▶ _WORK INSTRUCTIONS_
Only the pictures are to be left out; please reproduce everything else in the data exactly.

▶ _GIVEN INFORMATION_
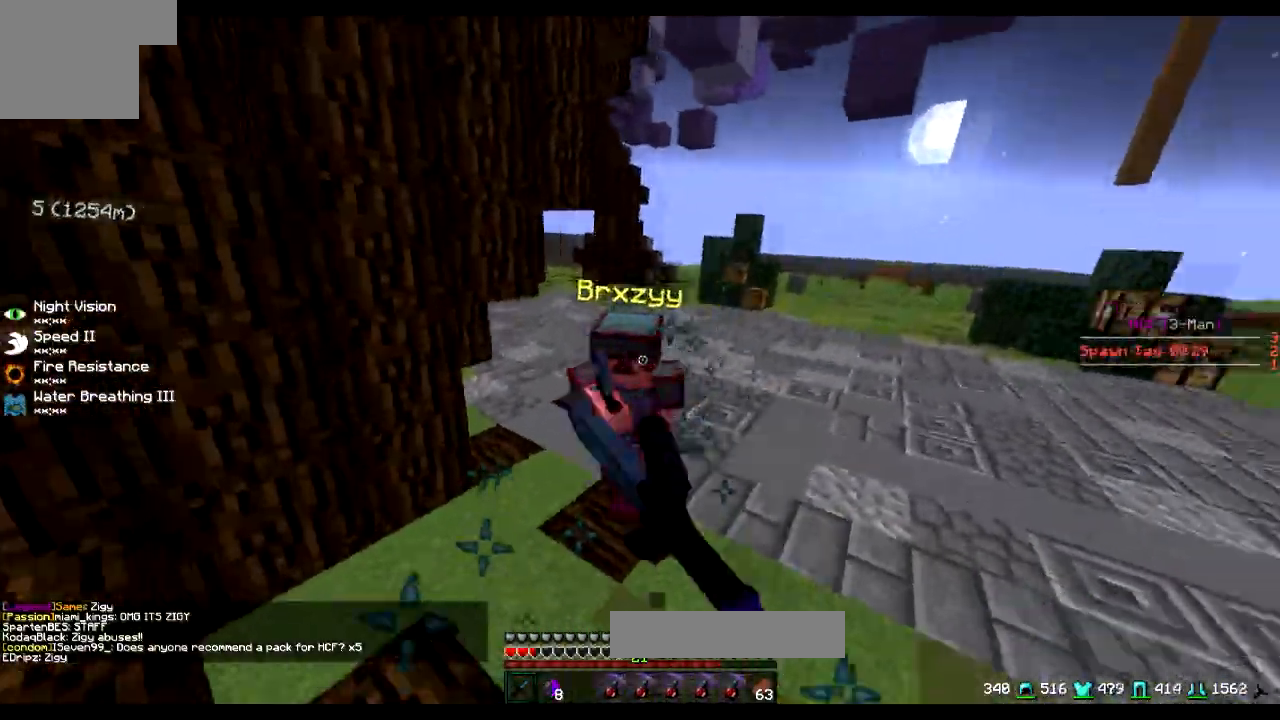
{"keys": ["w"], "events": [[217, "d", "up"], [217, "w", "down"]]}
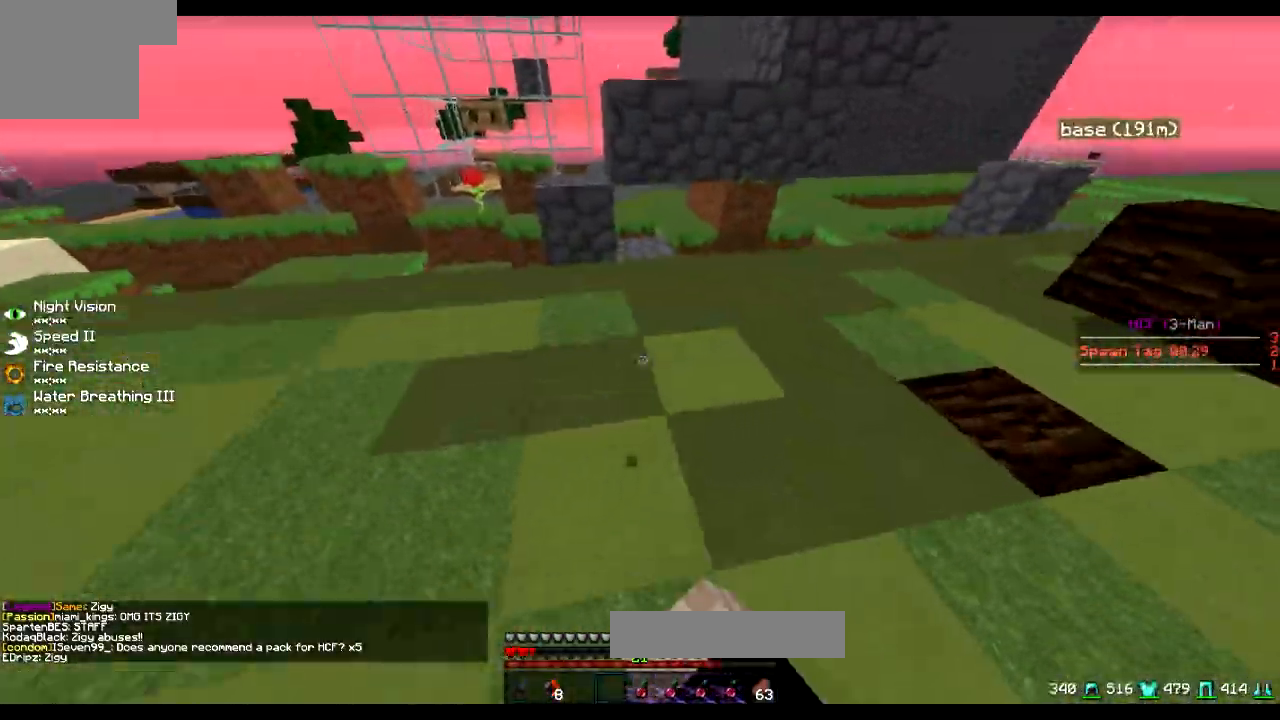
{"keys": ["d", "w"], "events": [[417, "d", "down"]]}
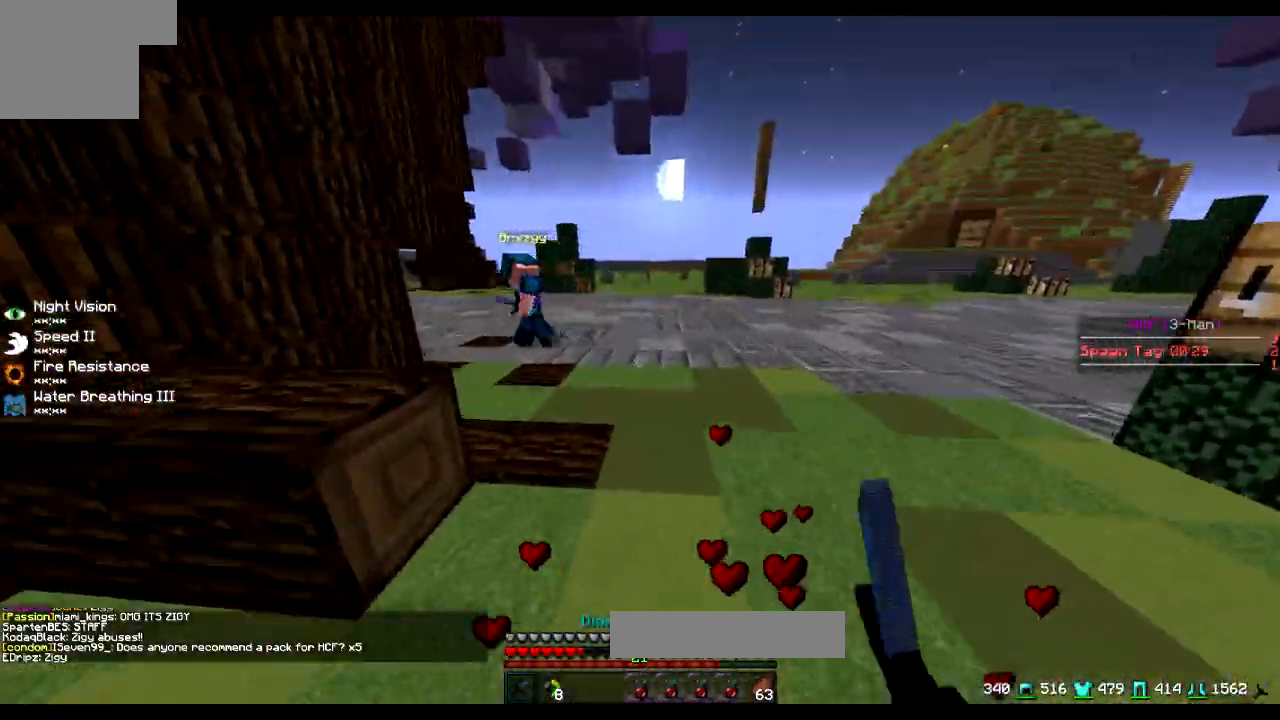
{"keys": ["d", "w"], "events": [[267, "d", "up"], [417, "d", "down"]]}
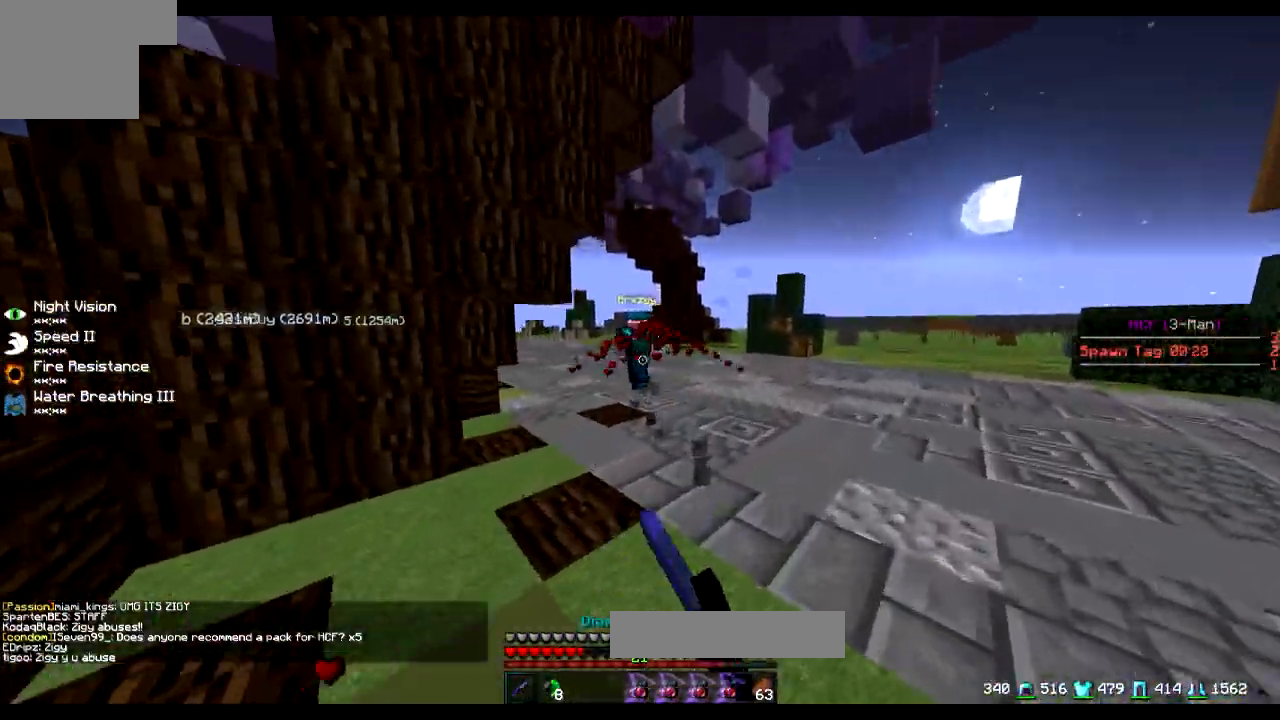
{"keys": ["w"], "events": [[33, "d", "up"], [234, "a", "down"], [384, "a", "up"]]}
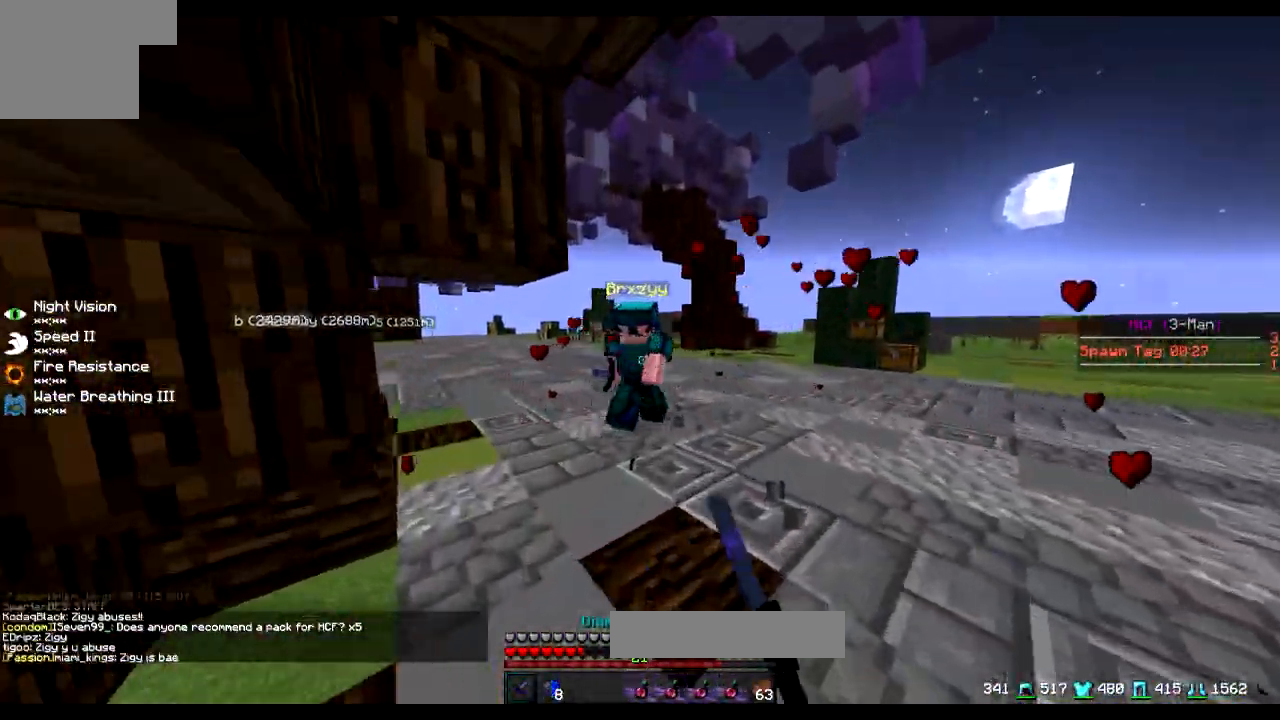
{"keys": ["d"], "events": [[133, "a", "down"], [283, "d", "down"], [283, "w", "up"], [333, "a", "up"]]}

▶ _ANSWER TO THIS EXERCISE_
{"keys": ["w"], "events": [[217, "d", "up"], [217, "w", "down"]]}
{"keys": ["d", "w"], "events": [[417, "d", "down"]]}
{"keys": ["d", "w"], "events": [[267, "d", "up"], [417, "d", "down"]]}
{"keys": ["w"], "events": [[33, "d", "up"], [234, "a", "down"], [384, "a", "up"]]}
{"keys": ["d"], "events": [[133, "a", "down"], [283, "d", "down"], [283, "w", "up"], [333, "a", "up"]]}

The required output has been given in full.